Warum hat die neue Heizung nicht die erwartete Einsparung?

Sind auch Sie geblendet worden mit Versprechen von 20-30% Einsparung?

Wenn nur der Heizkessel ersetzt wird, hat sich eigentlich nicht viel verändert.

Die beheizten Räume und Heizkörper sind geblieben und die benötigte Heizleistung

ist in Summe auch gleich. Lediglich der Betriebs- und Bereitschaftsverlust des

Wärmeerzeugers hat sich geändert. Dies ist daran erkennbar, dass der Aufstellraum

nicht mehr so warm wird.

Die eigentliche Ersparnis durch Nutzung der Kondensation unterbleibt zumeist, weil

die Rücklauftemperaturen oberhalb der Kondensationstemperatur liegen.

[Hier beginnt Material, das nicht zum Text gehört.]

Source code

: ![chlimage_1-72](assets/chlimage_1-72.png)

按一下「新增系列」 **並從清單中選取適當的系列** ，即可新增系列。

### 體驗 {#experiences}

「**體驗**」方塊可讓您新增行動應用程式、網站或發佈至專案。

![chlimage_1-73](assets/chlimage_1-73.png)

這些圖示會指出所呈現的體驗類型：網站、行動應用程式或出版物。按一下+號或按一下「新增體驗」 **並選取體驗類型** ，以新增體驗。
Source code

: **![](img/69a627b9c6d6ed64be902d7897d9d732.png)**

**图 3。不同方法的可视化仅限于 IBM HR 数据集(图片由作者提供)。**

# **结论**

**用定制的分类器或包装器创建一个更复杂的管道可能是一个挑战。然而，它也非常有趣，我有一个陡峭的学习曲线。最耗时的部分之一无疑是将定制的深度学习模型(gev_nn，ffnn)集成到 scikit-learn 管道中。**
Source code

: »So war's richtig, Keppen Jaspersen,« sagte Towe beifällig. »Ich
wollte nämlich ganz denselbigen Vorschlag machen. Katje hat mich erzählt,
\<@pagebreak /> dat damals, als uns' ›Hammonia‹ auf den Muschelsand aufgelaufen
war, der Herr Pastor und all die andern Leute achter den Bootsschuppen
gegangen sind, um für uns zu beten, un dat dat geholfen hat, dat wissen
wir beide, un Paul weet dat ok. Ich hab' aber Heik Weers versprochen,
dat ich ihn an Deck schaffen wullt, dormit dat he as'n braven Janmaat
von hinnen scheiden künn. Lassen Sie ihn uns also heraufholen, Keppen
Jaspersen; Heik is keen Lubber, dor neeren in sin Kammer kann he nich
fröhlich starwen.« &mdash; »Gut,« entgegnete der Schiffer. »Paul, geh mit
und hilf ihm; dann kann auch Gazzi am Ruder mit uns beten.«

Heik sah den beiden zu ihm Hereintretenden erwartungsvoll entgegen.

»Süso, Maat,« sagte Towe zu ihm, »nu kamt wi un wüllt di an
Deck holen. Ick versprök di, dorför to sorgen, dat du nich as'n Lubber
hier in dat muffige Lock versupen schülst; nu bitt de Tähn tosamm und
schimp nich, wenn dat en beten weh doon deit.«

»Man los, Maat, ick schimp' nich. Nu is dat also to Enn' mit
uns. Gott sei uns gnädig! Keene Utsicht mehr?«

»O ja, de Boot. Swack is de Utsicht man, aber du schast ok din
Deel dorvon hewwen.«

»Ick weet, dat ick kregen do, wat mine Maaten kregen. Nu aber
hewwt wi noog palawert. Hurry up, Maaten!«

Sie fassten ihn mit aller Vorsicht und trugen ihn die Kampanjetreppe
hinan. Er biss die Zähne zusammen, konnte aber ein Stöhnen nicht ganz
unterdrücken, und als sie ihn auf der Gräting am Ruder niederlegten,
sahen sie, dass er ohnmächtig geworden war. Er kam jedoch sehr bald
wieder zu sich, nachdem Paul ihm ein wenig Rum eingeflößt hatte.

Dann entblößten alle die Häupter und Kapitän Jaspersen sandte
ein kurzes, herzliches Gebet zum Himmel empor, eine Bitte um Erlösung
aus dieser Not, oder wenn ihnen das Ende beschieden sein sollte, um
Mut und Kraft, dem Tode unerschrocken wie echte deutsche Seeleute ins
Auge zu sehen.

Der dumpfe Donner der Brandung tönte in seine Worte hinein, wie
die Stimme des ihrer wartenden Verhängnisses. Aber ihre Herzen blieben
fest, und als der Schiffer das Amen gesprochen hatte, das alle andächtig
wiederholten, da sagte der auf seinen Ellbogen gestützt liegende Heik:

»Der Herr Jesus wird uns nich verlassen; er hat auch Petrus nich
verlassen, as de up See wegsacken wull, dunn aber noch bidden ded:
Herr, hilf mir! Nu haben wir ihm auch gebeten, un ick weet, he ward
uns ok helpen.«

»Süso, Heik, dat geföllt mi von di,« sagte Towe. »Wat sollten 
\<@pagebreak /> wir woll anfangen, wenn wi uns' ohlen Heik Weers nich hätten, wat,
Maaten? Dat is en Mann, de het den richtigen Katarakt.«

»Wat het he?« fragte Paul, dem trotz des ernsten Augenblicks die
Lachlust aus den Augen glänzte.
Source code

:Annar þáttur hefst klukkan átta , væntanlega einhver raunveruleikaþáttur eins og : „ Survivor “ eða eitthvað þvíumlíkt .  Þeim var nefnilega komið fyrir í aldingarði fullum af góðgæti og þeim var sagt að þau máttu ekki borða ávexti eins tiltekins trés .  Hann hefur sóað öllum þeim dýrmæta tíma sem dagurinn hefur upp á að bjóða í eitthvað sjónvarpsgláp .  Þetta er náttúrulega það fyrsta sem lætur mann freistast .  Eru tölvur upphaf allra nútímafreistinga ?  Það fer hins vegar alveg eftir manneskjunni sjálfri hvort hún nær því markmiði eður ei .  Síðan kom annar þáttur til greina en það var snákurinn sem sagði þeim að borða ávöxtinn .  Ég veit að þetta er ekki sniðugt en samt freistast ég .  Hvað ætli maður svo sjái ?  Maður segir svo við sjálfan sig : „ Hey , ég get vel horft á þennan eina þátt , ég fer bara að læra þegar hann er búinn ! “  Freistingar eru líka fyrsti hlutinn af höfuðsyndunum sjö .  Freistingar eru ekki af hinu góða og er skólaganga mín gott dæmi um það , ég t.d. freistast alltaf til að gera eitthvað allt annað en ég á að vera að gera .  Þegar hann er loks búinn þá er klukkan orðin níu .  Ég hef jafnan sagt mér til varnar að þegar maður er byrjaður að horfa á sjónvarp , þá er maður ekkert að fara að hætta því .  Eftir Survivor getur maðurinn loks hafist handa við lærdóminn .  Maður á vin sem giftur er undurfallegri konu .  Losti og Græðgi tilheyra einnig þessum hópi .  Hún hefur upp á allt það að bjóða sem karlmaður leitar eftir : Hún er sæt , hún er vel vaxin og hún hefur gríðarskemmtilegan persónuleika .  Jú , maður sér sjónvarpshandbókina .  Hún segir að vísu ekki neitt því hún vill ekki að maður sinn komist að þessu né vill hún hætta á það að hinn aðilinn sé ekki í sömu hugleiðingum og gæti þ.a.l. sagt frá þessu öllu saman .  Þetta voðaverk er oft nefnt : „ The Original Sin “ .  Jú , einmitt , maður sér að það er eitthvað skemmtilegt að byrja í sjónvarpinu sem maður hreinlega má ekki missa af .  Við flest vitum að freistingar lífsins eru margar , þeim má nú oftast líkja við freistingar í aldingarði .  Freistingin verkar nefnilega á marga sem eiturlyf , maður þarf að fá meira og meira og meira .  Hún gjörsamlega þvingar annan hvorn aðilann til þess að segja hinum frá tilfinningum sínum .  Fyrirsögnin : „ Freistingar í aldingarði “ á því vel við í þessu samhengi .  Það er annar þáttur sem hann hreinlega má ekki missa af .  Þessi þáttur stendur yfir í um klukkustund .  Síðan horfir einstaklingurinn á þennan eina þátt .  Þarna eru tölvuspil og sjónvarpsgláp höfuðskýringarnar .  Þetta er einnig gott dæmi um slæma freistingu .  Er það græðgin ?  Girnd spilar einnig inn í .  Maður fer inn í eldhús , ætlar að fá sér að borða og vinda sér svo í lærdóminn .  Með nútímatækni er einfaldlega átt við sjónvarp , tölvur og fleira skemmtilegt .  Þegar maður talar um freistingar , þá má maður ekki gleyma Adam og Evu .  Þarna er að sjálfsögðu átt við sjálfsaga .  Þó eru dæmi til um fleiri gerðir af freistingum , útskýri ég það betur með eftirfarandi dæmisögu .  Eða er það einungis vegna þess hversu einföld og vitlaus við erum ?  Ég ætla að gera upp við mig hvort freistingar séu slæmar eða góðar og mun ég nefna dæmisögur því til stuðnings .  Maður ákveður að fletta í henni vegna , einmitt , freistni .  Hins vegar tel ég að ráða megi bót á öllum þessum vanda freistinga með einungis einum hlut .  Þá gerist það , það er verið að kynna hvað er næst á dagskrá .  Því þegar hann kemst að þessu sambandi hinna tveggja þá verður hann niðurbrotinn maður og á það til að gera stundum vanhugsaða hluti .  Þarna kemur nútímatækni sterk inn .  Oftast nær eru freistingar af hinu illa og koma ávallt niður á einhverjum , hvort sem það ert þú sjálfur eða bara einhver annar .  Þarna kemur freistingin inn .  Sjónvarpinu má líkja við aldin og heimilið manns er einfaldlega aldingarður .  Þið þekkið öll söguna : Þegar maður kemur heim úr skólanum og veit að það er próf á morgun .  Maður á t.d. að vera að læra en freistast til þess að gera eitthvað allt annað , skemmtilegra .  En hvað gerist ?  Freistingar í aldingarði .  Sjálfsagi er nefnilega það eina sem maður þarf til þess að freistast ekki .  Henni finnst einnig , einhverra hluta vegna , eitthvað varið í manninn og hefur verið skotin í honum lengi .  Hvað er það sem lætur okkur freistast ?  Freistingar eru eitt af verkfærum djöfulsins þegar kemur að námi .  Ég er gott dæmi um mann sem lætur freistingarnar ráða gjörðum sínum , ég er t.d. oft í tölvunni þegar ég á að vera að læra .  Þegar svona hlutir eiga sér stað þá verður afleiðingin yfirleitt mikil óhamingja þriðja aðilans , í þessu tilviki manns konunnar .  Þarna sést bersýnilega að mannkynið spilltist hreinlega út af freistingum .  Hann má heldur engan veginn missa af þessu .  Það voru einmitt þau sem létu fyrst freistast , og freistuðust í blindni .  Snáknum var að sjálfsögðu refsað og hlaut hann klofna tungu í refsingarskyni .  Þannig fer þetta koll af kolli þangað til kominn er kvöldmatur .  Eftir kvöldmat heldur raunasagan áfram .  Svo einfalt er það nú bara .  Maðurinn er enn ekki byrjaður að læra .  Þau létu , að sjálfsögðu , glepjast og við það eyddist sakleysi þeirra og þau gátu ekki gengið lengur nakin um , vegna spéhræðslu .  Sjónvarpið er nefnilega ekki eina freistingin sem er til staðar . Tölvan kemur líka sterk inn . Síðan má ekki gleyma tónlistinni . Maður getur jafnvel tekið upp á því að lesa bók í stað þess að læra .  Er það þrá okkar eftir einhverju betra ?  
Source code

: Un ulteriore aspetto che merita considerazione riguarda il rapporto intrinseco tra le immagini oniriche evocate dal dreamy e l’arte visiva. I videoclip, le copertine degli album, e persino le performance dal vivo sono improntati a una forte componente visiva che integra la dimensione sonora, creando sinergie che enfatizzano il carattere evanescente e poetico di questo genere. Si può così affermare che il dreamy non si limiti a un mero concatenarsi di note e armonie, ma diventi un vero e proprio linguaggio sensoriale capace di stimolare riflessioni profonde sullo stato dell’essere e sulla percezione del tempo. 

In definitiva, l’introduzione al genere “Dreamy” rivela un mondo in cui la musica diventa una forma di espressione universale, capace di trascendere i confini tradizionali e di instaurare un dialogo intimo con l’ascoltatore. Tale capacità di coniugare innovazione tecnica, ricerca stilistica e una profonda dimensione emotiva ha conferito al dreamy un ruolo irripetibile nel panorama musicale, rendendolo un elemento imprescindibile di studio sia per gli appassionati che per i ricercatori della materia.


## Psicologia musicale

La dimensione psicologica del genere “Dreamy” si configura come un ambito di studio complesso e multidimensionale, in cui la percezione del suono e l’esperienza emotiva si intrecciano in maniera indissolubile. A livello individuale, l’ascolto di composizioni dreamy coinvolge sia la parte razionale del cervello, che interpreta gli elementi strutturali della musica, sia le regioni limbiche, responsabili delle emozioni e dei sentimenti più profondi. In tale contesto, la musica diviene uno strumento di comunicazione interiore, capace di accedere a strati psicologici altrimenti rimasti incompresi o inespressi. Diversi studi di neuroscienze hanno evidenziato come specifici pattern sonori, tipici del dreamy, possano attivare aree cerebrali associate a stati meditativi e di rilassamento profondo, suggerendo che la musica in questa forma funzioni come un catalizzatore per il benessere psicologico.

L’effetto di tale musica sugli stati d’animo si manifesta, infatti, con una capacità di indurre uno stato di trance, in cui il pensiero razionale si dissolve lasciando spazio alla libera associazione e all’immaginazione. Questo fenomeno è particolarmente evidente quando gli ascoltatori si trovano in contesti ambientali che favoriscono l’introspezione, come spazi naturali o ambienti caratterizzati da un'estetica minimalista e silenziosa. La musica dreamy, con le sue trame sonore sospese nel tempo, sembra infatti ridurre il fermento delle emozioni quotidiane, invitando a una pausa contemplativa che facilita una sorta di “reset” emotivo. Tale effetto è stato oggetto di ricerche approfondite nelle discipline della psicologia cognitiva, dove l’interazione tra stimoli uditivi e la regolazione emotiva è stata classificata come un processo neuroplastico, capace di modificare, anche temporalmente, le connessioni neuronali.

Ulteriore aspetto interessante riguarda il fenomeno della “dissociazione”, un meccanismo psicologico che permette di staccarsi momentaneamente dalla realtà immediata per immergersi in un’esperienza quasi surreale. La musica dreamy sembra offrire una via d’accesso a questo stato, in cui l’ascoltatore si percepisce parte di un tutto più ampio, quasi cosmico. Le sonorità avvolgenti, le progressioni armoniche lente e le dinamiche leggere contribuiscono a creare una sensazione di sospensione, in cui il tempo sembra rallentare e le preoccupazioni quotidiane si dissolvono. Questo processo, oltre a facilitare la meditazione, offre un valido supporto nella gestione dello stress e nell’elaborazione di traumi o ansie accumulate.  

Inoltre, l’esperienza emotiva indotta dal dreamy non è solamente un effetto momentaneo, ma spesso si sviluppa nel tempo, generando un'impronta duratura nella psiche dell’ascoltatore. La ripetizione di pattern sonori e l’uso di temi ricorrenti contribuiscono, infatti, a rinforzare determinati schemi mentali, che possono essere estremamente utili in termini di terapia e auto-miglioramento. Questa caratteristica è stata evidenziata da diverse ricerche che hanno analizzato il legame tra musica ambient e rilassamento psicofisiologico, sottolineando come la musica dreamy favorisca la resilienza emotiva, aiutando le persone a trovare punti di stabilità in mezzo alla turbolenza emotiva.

Die Rücklauftemperatur bekommt man durch einen hydraulischen Abgleich oder anpassen der Heizflächen kühler.

Das heißt, wenn die Durchflußmenge im Heizkörper verringert wird, ergibt sich eine niedrigere Rücklauftemperatur. Durch größere Heizflächen wird die Temperatur ebenfalls abgekühlt.

Besitzer einer Fußbodenheizung sind fein raus, weil dort die niedrigen Temperaturen bereits vorhanden sind.

ACHTUNG: Nun sollte man nicht glauben, dass allein durch die Anpassung der Heizflächen bereits eine gute Einsparung zu erreichen ist, denn bei Standartkesseln darf die Rücklauftemperatur nicht unter 40-45 Grad C fallen, weil sonst der Heizkessel in Kondensation fällt und durchrostet. Dies könnte man zwar durch eine Überwachung der Rücklauftemperatur verhindern, besser ist in jedem Fall eine Mischersteuerung.

Dieses muss die Regelung jedoch beherrschen.

Fazit:

Die besten Ergebnisse werden erzielt, wenn nach dem Kesseltausch der hydraulische Abgleich erfolgt und im Zweifel zu kleine Heizkörper durch größere ersetzt werden. Dann braucht man nur noch die Regelung richtig programmieren.